___ EXTRACTED DATA

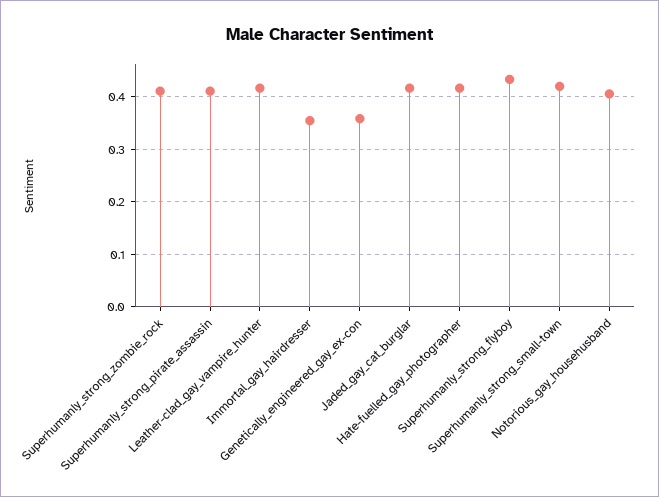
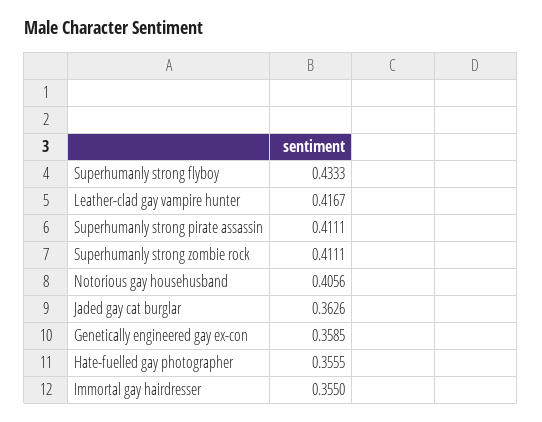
  {
    "Superhumanly_strong_zombie_rock": 0.4111,
    "Superhumanly_strong_pirate_assassin": 0.4111,
    "Leather-clad_gay_vampire_hunter": 0.4167,
    "Immortal_gay_hairdresser": 0.355,
    "Genetically_engineered_gay_ex-con": 0.3585,
-   "Jaded_gay_cat_burglar": 0.42,
+   "Jaded_gay_cat_burglar": 0.3626,
-   "Hate-fuelled_gay_photographer": 0.42,
+   "Hate-fuelled_gay_photographer": 0.3555,
    "Superhumanly_strong_flyboy": 0.4333,
-   "Superhumanly_strong_small-town": 0.42,
    "Notorious_gay_househusband": 0.4056
  }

______

▶ _EXERCISE_: Reproduce each entry precisely. Leave the pictures out.

▶ _EXERCISE ANSWER_:
  {
    "Superhumanly_strong_zombie_rock": 0.4111,
    "Superhumanly_strong_pirate_assassin": 0.4111,
    "Leather-clad_gay_vampire_hunter": 0.4167,
    "Immortal_gay_hairdresser": 0.355,
    "Genetically_engineered_gay_ex-con": 0.3585,
-   "Jaded_gay_cat_burglar": 0.42,
+   "Jaded_gay_cat_burglar": 0.3626,
-   "Hate-fuelled_gay_photographer": 0.42,
+   "Hate-fuelled_gay_photographer": 0.3555,
    "Superhumanly_strong_flyboy": 0.4333,
-   "Superhumanly_strong_small-town": 0.42,
    "Notorious_gay_househusband": 0.4056
  }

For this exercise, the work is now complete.